He told her about his day. A pair of loafers he had custom made for the deputy foreign
minister who, Rasheed said, bought shoes only from him. An order for sandals from a
Polish diplomat and his wife. He told her of the superstitions people had about shoes: that
putting them on a bed invited death into the family, that a quarrel would follow if one put
on the left shoe first.
"Unless it was done unintentionally on a Friday," he said. "And did you know it's
supposed to be a bad omen to tie shoes together and hang them from a nail?"

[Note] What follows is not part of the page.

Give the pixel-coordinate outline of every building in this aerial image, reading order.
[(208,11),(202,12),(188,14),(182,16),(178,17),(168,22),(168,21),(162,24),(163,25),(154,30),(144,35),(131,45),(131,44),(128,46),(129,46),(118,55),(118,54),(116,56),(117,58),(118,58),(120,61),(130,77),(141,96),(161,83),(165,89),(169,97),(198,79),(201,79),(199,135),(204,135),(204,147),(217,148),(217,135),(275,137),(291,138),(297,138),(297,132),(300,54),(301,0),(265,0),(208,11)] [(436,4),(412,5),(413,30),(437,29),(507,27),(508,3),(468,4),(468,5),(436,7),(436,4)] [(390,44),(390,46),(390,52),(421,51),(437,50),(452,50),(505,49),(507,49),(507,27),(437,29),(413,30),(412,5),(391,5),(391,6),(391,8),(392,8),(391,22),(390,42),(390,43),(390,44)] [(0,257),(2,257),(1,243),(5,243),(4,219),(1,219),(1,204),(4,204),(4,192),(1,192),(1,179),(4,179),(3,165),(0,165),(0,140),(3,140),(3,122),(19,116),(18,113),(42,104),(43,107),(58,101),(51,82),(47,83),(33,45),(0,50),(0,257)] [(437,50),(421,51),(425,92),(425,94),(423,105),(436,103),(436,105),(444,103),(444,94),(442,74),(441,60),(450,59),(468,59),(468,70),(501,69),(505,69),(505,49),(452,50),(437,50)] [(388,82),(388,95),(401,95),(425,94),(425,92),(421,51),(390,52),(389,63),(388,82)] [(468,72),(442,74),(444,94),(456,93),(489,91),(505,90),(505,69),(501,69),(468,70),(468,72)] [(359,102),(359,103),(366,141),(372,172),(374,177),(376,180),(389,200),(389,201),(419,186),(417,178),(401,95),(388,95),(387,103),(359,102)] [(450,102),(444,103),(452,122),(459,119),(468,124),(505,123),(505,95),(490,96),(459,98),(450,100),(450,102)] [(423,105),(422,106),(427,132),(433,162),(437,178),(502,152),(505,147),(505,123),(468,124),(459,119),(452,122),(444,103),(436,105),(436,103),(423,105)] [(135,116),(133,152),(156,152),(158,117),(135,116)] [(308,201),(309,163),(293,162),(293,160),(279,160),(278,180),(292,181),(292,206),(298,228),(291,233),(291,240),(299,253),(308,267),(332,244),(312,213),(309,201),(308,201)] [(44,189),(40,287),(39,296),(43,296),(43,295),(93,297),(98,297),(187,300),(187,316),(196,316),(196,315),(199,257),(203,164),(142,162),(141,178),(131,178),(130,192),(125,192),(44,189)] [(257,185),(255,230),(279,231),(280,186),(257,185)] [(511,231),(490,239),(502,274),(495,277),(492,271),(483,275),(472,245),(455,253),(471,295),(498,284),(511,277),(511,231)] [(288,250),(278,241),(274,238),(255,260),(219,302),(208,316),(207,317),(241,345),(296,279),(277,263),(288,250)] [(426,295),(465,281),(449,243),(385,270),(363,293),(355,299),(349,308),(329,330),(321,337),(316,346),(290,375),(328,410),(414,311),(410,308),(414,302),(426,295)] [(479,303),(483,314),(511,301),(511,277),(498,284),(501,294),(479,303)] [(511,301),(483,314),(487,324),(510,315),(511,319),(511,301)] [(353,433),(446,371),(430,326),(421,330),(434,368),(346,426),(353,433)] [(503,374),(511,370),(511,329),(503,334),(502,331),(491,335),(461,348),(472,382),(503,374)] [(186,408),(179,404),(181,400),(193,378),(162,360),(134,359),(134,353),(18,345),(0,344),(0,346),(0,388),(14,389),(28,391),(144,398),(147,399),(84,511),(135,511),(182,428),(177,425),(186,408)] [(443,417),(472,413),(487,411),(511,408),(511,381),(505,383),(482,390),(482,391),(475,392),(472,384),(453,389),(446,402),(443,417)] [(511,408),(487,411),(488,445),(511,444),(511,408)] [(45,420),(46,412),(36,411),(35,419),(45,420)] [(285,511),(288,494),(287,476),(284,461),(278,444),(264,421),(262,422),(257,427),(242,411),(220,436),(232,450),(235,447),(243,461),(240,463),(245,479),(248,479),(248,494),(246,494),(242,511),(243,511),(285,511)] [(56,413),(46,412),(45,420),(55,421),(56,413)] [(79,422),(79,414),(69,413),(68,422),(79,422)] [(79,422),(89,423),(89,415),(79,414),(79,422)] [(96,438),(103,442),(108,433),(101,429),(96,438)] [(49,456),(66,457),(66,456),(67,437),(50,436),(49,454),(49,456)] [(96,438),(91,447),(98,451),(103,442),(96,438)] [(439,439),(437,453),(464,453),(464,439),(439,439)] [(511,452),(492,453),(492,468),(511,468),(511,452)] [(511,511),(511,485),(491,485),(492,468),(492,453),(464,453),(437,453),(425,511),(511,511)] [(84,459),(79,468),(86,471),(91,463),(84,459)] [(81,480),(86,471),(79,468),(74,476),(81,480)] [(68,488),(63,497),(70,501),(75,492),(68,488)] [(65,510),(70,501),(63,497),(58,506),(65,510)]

Rasheed himself believed none of this. In his opinion, superstitions were largely a female
preoccupation.
He passed on to her things he had heard on the streets, like how the American president
Richard Nixon had resigned over a scandal.
Mariam, who had never heard of Nixon, or the scandal that had forced him to resign, did
not say anything back. She waited anxiously for Rasheed to finish talking, to crush his
cigarette, and take his leave. Only when she'd heard him cross the hallway, heard his door
open and close, only then would the metal fist gripping her belly let go Then one night he
crushed his cigarette and instead of saying good night leaned against the doorway.
"Are you ever going to unpack that thing?" he said, motioning with his head toward her
suitcase. He crossed his arms. "I figured you might need some time. But this is absurd. A
week's gone and...Well, then, as of tomorrow morning I expect you to start behaving like a
wife. Fahmidi? Is that understood?"
Mariam's teeth began to chatter.
"I need an answer."
"Yes."
"Good," he said. "What did you think? That this is a hotel? That I'm some kind of
hotelkeeper? Well, it...Oh. Oh.
La illah u ilillah. What did I say about the crying? Mariam. What did I say to you about
the crying?"
The next morning, after Rasheed left for work, Mariam unpacked her clothes and put them
in the dresser. She drew a pail of water from the well and, with a rag, washed the windows
of her room and the windows to the living room downstairs She swept the floors, beat the
cobwebs fluttering in the corners of the ceiling. She opened the windows to air the house.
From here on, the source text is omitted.